While an increase in revenue might mean good things for the company, users are going to feel a bit of a backlash on their checkbooks. Right now, anyone can create a soundcloud account and upload 3 hours of original music free of charge. If you want more, you pay, and many people do. However, if you happen to just be a fan, or a broke artist, chances are you don’t pay for soundcloud. As this company gets bigger and gets more sponsors, this is no longer going to be an option. Soundcloud plans on launching a subscription service for listeners starting at the beginning of next year.
This is one of the many changes being considered for the site in the coming years in an attempt to entice deals with other major record labels such as Sony; who doesn’t want Soundcloud releasing their full songs, or allowing artists to post bootleg versions of them on the site, something that Soundcloud would like to keep.
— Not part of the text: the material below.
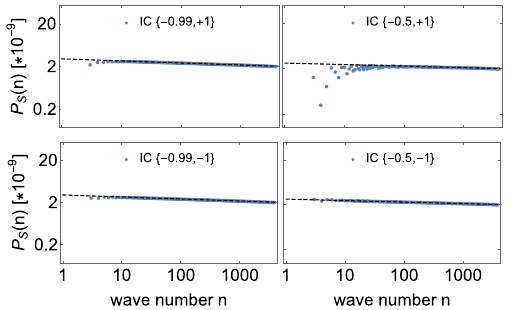
Fig. 9 Primordial scalar power spectrum for different sets of back- ground initial conditions, in the case of the quadratic potential and with fluctuations initiated before the bounce (blue dots). The dashed black line represents the standard power law. The IC for the background are: top left {− 0 . 99 , + 1 } , top right {− 0 . 5 , + 1 } , bottom left {− 0 . 99 , − 1 } , bottom right {− 0 . 5 , − 1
Issues like these have brought negotiations with some major labels to a standstill. However with the introduction of ads this year, soundcloud is now making money with around 60 smaller labels and artists (known as Premiere Partners), who are helping to raise the funds needed to help these issues with major companies “work themselves out”. This means users can expect a series of changes to the site, its content, and how it’s accessed in the next few years. It looks like soon we might have to go elsewhere for our big room festival trap remixes.
The Wall Street Journal on the topic of the subscription model:
Unlike standard, music-streaming services which charge listeners a monthly fee, SoundCloud has long relied on the creators for revenue, charging monthly subscription fees based on upload volume. This year, it began showing ads to listeners, and has plans to launch a subscription service for listeners beginning next year.
Warner Music is the only major label to have inked a licensing agreement with the service, signing up as one of SoundCloud’s “Premier Partners” this fall after SoundCloud promised to launch a paid subscription service next year. The deal allows both Warner Music and its publishing division to collect royalties for the songs they’ve opted to monetize on the site. Warner is also taking a small stake in the company.